Fasilitas Pendidikan Taman Kanak-Kanak SD / Sederajat SLTP / Sederajat SLTA / Sederajat
Jumlah Unit 3 unit 5 unit 3 unit 1 unit

Taman Kanak-kanak:

SD / Sederajat:

SLTP / Sederajat:

SLTA / Sederajat:

Kesehatan

Berikut adalah fasilitas kesehatan yang tersedia di Desa Temiyang.

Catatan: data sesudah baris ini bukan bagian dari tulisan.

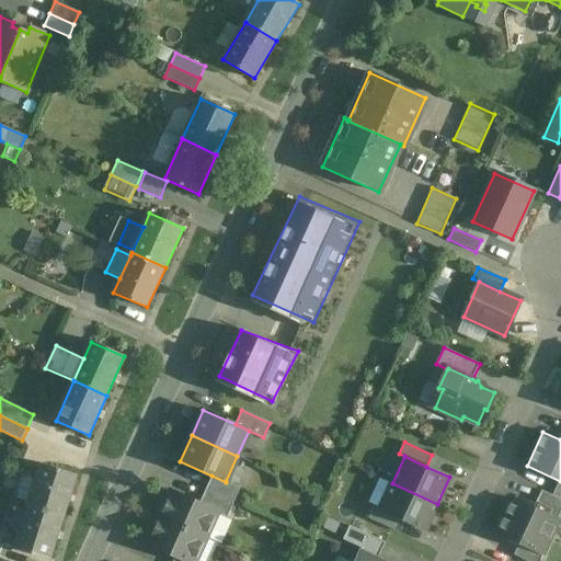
[(77,476),(42,464),(27,504),(63,516),(77,476)]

Fasilitas Kesehatan Rumah Sakit Umum Puskesmas Polindes Apotek Posyandu Toko Obat
Jumlah Unit - 1 unit - - 11 unit 1 unit

Puskesmas Temiyang:

Alamat: Jl. PU Temiyangsari No.07, Kecamatan Kroya, Kabupaten Indramayu

Kontak: 082130337902

Facebook: Temiyang Rempeg

Posyandu:

  • Posyandu Melati 1 – Blok Kedung Rengas & Blok Bangong

  • Posyandu Melati 2 – Blok Babakan Bajing

  • Posyandu Melati 3 – Blok Rancawas RT.003 & RT.004

  • Posyandu Melati 4 – Blok Rancawas RT.005

  • Posyandu Melati 5 – Blok Rancawas RT.006

  • Posyandu Melati 6 – Blok Rancawas RT.007

  • Posyandu Melati 7 – Blok Rancawas RT.008 & Blok Bogor

  • Posyandu Melati 8 – Blok Cilegeh RT.022 & Blok Bakung RT.023

  • Posyandu Melati 9 – Blok Cilegeh RT.016

  • Posyandu Melati 10 – Blok Cilegeh RT.013 & RT.015

  • Posyandu Melati 11 – Blok Cilegeh RT.012

Toko Obat:

Alamat: Jl. PU Temiyang

Adat Istiadat

  • Sedekah Bumi merupakan salah satu upacara adat masyarakat yang berupa prosesi seserahan hasil bumi kepada alam sebagai bentuk rasa syukur. Upacara ini biasanya ditandai dengan pesta rakyat yang diadakan di balai desa, lahan pertanian, atau tempat-tempat yang dianggap sakral oleh masyarakat. Tradisi ini telah diwariskan secara turun-temurun dari nenek moyang dan berkembang luas di Pulau Jawa, khususnya di wilayah dengan budaya agraris yang kuat.
  • Upacara Ngunjung atau Munjung adalah upacara tradisional yang umum dilaksanakan oleh masyarakat di wilayah Cirebon, Indramayu, dan sekitarnya. Kata ngunjung berasal dari kata "kunjung", yang berarti mengunjungi. Dalam konteks ini, upacara dilakukan untuk mengunjungi makam leluhur sebagai bentuk rasa syukur dan penghormatan, serta untuk berdoa memohon keselamatan. Lokasi pelaksanaan biasanya berada di makam tokoh keagamaan atau leluhur yang dianggap keramat, sekaligus menjadi pengingat untuk melestarikan tradisi dan nilai budaya.